No entanto, fez ainda algumas perguntas.

— Como pode a gente possuir as estrelas?

— De quem são elas? — respondeu, ameaçador, o homem de negócios.

— Eu não sei. De ninguém.

— Logo são minhas, porque pensei primeiro.

— Basta isso?

— Sem dúvida. Quando achas um diamante que não é de ninguém, ele é teu. Quando achas uma ilha que não é de ninguém, ela é tua. Quando tens uma ideia primeiro, tua a fazes registrar: ela é tua. E quanto a mim, eu possuo as estrelas, pois ninguém antes de mim teve a ideia de possuí-las.

— Isso é verdade, disse o principezinho. E que fazes tu com elas?

— Eu as administro. Eu as conto e reconto, disse o homem de negócios. É difícil. Mas eu sou um homem sério!

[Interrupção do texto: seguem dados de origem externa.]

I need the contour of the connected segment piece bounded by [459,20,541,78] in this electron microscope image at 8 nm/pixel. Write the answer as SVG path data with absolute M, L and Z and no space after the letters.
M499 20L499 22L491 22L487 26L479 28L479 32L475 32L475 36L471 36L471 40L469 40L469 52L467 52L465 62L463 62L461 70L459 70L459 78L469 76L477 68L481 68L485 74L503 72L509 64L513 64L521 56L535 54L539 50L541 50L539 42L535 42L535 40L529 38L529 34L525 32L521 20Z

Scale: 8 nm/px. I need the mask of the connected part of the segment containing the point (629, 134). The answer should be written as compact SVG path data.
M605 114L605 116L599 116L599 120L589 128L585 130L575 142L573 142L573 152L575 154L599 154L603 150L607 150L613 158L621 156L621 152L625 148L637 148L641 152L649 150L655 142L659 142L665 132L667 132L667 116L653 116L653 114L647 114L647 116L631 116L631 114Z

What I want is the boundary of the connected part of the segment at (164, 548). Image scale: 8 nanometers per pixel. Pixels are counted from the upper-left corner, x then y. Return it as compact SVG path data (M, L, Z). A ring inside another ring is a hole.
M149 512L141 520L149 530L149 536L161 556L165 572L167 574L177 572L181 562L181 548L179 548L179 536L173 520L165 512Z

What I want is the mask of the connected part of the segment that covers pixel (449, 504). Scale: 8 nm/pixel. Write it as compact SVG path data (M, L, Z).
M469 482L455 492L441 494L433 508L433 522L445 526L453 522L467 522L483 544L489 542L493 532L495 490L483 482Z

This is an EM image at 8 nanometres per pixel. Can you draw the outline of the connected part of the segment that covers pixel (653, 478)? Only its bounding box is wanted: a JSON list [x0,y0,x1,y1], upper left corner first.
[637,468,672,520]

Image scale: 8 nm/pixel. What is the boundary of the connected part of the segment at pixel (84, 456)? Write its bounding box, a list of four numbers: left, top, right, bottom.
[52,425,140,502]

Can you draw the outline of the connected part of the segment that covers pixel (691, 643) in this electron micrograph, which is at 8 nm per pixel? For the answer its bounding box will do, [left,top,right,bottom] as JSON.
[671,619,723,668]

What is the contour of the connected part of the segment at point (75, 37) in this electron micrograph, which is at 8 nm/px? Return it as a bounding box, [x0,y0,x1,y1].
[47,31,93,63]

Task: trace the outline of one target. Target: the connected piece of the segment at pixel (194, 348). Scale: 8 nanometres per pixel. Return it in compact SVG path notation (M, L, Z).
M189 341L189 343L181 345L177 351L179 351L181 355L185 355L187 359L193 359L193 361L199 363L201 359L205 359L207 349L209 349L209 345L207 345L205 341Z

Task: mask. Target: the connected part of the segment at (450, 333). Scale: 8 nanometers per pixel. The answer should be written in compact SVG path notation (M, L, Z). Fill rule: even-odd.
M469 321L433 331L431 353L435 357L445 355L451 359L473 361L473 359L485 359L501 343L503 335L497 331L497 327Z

O principezinho ainda não estava satisfeito.

— Eu, se possuo um lenço, posso colocá-lo em torno do pescoço e levá-lo comigo. Se possuo uma flor, posso colher a flor e levá-la comigo. Mas tu não podes colher as estrelas.

— Não. Mas eu posso colocá-las no banco.

— Que quer dizer isto?

— Isso quer dizer que eu escrevo num papelzinho o número das minhas estrelas. Depois tranco o papel à chave numa gaveta.

— Só isto?

— E basta...

É divertido, pensou o principezinho. É bastante poético. Mas não é muito sério.

O principezinho tinha, sobre as coisas sérias, ideias muito diversas das ideias das pessoas grandes.

— Eu, disse ele ainda, possuo uma flor que rego todos os dias. Possuo três vulcões que revolvo toda semana. Porque revolvo também o que está extinto. A gente nunca sabe. É útil para os meus vulcões, é útil para a minha flor que eu os possua. Mas tu não és útil às estrelas...

O homem de negócios abriu a boca, mas não achou nada a responder, e o principezinho se foi...

As pessoas grandes são mesmo extraordinárias, repetia simplesmente no percurso da viagem.